◆ Required work
Reproduce every line of the records below word for word.

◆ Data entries
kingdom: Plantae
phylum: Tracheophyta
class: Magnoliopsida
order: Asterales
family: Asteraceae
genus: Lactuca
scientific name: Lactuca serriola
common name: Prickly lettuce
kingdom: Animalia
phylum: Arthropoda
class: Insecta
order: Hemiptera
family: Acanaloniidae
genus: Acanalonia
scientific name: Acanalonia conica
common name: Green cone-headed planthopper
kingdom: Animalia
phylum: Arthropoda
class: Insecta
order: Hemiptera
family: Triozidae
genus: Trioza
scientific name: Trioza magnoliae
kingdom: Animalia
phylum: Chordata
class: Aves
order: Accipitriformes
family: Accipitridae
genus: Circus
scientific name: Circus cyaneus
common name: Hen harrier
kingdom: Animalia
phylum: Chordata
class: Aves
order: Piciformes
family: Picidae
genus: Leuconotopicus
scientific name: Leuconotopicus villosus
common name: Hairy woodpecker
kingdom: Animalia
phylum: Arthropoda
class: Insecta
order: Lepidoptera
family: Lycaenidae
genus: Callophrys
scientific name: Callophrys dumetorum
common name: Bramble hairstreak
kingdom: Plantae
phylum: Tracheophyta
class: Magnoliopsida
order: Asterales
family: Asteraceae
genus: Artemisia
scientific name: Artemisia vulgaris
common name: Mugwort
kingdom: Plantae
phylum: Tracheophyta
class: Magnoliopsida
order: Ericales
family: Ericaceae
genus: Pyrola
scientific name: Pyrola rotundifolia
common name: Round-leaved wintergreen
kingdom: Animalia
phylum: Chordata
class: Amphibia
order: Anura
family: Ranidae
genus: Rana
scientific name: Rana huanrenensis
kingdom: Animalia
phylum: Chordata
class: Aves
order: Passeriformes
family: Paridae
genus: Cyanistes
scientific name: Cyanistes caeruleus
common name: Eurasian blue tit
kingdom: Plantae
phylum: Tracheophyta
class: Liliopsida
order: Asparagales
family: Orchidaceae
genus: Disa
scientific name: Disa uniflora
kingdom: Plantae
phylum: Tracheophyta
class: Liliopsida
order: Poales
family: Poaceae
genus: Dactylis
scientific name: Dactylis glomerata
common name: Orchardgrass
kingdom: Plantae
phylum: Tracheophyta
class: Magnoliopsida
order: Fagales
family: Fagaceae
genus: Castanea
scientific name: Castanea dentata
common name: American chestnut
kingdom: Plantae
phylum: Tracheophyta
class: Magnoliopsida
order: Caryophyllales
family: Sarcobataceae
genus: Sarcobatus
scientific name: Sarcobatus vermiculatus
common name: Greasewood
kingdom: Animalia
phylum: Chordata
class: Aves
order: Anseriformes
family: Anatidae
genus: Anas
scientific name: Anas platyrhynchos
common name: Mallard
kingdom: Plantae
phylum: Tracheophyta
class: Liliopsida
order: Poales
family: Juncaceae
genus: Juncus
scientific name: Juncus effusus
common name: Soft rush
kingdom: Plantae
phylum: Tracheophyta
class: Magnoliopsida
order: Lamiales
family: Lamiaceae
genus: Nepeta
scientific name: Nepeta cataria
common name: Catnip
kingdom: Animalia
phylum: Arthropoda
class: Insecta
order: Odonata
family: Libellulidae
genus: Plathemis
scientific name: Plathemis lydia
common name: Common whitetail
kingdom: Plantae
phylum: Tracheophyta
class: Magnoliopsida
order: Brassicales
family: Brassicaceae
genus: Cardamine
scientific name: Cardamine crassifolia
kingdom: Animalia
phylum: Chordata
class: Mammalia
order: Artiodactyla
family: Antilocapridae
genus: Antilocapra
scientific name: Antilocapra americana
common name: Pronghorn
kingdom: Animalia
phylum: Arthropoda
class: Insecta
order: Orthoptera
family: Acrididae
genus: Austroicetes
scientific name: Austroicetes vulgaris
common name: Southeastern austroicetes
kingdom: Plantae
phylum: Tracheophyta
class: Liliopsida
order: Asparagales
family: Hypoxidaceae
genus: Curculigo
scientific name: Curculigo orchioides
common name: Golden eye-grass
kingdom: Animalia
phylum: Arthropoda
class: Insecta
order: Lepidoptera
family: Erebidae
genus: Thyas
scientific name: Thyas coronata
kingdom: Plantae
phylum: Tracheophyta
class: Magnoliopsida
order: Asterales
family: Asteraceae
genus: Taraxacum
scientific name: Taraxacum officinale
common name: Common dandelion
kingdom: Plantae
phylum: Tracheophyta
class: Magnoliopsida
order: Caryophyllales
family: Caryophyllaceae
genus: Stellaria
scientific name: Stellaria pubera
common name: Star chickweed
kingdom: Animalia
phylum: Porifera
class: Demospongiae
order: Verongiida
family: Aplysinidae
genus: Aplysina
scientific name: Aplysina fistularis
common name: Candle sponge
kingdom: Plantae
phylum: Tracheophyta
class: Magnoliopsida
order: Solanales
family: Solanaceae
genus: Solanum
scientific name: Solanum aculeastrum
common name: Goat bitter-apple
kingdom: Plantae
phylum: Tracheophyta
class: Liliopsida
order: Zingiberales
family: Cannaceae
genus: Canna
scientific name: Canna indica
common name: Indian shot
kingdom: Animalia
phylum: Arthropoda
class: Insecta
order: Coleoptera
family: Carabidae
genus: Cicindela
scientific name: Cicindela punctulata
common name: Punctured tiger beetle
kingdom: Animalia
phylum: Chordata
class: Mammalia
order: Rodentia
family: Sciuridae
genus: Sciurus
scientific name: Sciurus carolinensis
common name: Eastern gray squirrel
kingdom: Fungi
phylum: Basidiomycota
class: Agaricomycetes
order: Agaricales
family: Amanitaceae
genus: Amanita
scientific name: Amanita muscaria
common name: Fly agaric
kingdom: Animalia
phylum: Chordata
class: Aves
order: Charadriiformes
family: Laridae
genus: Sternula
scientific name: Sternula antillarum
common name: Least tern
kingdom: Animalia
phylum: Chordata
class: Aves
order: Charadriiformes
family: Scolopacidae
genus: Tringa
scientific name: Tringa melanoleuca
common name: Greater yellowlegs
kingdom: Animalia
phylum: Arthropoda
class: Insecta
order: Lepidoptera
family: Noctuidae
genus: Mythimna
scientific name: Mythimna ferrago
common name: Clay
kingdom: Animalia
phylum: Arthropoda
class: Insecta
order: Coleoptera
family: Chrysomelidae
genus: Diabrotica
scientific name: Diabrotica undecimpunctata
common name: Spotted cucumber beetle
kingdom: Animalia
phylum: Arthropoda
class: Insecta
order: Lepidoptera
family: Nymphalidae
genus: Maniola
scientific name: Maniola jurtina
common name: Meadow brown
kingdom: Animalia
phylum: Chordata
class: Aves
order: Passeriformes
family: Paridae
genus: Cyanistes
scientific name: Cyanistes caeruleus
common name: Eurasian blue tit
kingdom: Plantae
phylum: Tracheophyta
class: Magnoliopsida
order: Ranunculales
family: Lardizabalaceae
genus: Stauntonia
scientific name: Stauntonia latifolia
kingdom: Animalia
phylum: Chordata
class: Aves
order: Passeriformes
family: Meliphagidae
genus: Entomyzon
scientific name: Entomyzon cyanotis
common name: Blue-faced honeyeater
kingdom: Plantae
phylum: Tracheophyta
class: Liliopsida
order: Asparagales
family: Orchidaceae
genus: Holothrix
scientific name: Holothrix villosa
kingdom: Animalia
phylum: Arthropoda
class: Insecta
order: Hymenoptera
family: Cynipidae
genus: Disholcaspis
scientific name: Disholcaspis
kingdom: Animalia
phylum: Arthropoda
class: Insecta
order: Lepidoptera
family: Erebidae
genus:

◆ The result
kingdom: Plantae
phylum: Tracheophyta
class: Magnoliopsida
order: Asterales
family: Asteraceae
genus: Lactuca
scientific name: Lactuca serriola
common name: Prickly lettuce
kingdom: Animalia
phylum: Arthropoda
class: Insecta
order: Hemiptera
family: Acanaloniidae
genus: Acanalonia
scientific name: Acanalonia conica
common name: Green cone-headed planthopper
kingdom: Animalia
phylum: Arthropoda
class: Insecta
order: Hemiptera
family: Triozidae
genus: Trioza
scientific name: Trioza magnoliae
kingdom: Animalia
phylum: Chordata
class: Aves
order: Accipitriformes
family: Accipitridae
genus: Circus
scientific name: Circus cyaneus
common name: Hen harrier
kingdom: Animalia
phylum: Chordata
class: Aves
order: Piciformes
family: Picidae
genus: Leuconotopicus
scientific name: Leuconotopicus villosus
common name: Hairy woodpecker
kingdom: Animalia
phylum: Arthropoda
class: Insecta
order: Lepidoptera
family: Lycaenidae
genus: Callophrys
scientific name: Callophrys dumetorum
common name: Bramble hairstreak
kingdom: Plantae
phylum: Tracheophyta
class: Magnoliopsida
order: Asterales
family: Asteraceae
genus: Artemisia
scientific name: Artemisia vulgaris
common name: Mugwort
kingdom: Plantae
phylum: Tracheophyta
class: Magnoliopsida
order: Ericales
family: Ericaceae
genus: Pyrola
scientific name: Pyrola rotundifolia
common name: Round-leaved wintergreen
kingdom: Animalia
phylum: Chordata
class: Amphibia
order: Anura
family: Ranidae
genus: Rana
scientific name: Rana huanrenensis
kingdom: Animalia
phylum: Chordata
class: Aves
order: Passeriformes
family: Paridae
genus: Cyanistes
scientific name: Cyanistes caeruleus
common name: Eurasian blue tit
kingdom: Plantae
phylum: Tracheophyta
class: Liliopsida
order: Asparagales
family: Orchidaceae
genus: Disa
scientific name: Disa uniflora
kingdom: Plantae
phylum: Tracheophyta
class: Liliopsida
order: Poales
family: Poaceae
genus: Dactylis
scientific name: Dactylis glomerata
common name: Orchardgrass
kingdom: Plantae
phylum: Tracheophyta
class: Magnoliopsida
order: Fagales
family: Fagaceae
genus: Castanea
scientific name: Castanea dentata
common name: American chestnut
kingdom: Plantae
phylum: Tracheophyta
class: Magnoliopsida
order: Caryophyllales
family: Sarcobataceae
genus: Sarcobatus
scientific name: Sarcobatus vermiculatus
common name: Greasewood
kingdom: Animalia
phylum: Chordata
class: Aves
order: Anseriformes
family: Anatidae
genus: Anas
scientific name: Anas platyrhynchos
common name: Mallard
kingdom: Plantae
phylum: Tracheophyta
class: Liliopsida
order: Poales
family: Juncaceae
genus: Juncus
scientific name: Juncus effusus
common name: Soft rush
kingdom: Plantae
phylum: Tracheophyta
class: Magnoliopsida
order: Lamiales
family: Lamiaceae
genus: Nepeta
scientific name: Nepeta cataria
common name: Catnip
kingdom: Animalia
phylum: Arthropoda
class: Insecta
order: Odonata
family: Libellulidae
genus: Plathemis
scientific name: Plathemis lydia
common name: Common whitetail
kingdom: Plantae
phylum: Tracheophyta
class: Magnoliopsida
order: Brassicales
family: Brassicaceae
genus: Cardamine
scientific name: Cardamine crassifolia
kingdom: Animalia
phylum: Chordata
class: Mammalia
order: Artiodactyla
family: Antilocapridae
genus: Antilocapra
scientific name: Antilocapra americana
common name: Pronghorn
kingdom: Animalia
phylum: Arthropoda
class: Insecta
order: Orthoptera
family: Acrididae
genus: Austroicetes
scientific name: Austroicetes vulgaris
common name: Southeastern austroicetes
kingdom: Plantae
phylum: Tracheophyta
class: Liliopsida
order: Asparagales
family: Hypoxidaceae
genus: Curculigo
scientific name: Curculigo orchioides
common name: Golden eye-grass
kingdom: Animalia
phylum: Arthropoda
class: Insecta
order: Lepidoptera
family: Erebidae
genus: Thyas
scientific name: Thyas coronata
kingdom: Plantae
phylum: Tracheophyta
class: Magnoliopsida
order: Asterales
family: Asteraceae
genus: Taraxacum
scientific name: Taraxacum officinale
common name: Common dandelion
kingdom: Plantae
phylum: Tracheophyta
class: Magnoliopsida
order: Caryophyllales
family: Caryophyllaceae
genus: Stellaria
scientific name: Stellaria pubera
common name: Star chickweed
kingdom: Animalia
phylum: Porifera
class: Demospongiae
order: Verongiida
family: Aplysinidae
genus: Aplysina
scientific name: Aplysina fistularis
common name: Candle sponge
kingdom: Plantae
phylum: Tracheophyta
class: Magnoliopsida
order: Solanales
family: Solanaceae
genus: Solanum
scientific name: Solanum aculeastrum
common name: Goat bitter-apple
kingdom: Plantae
phylum: Tracheophyta
class: Liliopsida
order: Zingiberales
family: Cannaceae
genus: Canna
scientific name: Canna indica
common name: Indian shot
kingdom: Animalia
phylum: Arthropoda
class: Insecta
order: Coleoptera
family: Carabidae
genus: Cicindela
scientific name: Cicindela punctulata
common name: Punctured tiger beetle
kingdom: Animalia
phylum: Chordata
class: Mammalia
order: Rodentia
family: Sciuridae
genus: Sciurus
scientific name: Sciurus carolinensis
common name: Eastern gray squirrel
kingdom: Fungi
phylum: Basidiomycota
class: Agaricomycetes
order: Agaricales
family: Amanitaceae
genus: Amanita
scientific name: Amanita muscaria
common name: Fly agaric
kingdom: Animalia
phylum: Chordata
class: Aves
order: Charadriiformes
family: Laridae
genus: Sternula
scientific name: Sternula antillarum
common name: Least tern
kingdom: Animalia
phylum: Chordata
class: Aves
order: Charadriiformes
family: Scolopacidae
genus: Tringa
scientific name: Tringa melanoleuca
common name: Greater yellowlegs
kingdom: Animalia
phylum: Arthropoda
class: Insecta
order: Lepidoptera
family: Noctuidae
genus: Mythimna
scientific name: Mythimna ferrago
common name: Clay
kingdom: Animalia
phylum: Arthropoda
class: Insecta
order: Coleoptera
family: Chrysomelidae
genus: Diabrotica
scientific name: Diabrotica undecimpunctata
common name: Spotted cucumber beetle
kingdom: Animalia
phylum: Arthropoda
class: Insecta
order: Lepidoptera
family: Nymphalidae
genus: Maniola
scientific name: Maniola jurtina
common name: Meadow brown
kingdom: Animalia
phylum: Chordata
class: Aves
order: Passeriformes
family: Paridae
genus: Cyanistes
scientific name: Cyanistes caeruleus
common name: Eurasian blue tit
kingdom: Plantae
phylum: Tracheophyta
class: Magnoliopsida
order: Ranunculales
family: Lardizabalaceae
genus: Stauntonia
scientific name: Stauntonia latifolia
kingdom: Animalia
phylum: Chordata
class: Aves
order: Passeriformes
family: Meliphagidae
genus: Entomyzon
scientific name: Entomyzon cyanotis
common name: Blue-faced honeyeater
kingdom: Plantae
phylum: Tracheophyta
class: Liliopsida
order: Asparagales
family: Orchidaceae
genus: Holothrix
scientific name: Holothrix villosa
kingdom: Animalia
phylum: Arthropoda
class: Insecta
order: Hymenoptera
family: Cynipidae
genus: Disholcaspis
scientific name: Disholcaspis
kingdom: Animalia
phylum: Arthropoda
class: Insecta
order: Lepidoptera
family: Erebidae
genus:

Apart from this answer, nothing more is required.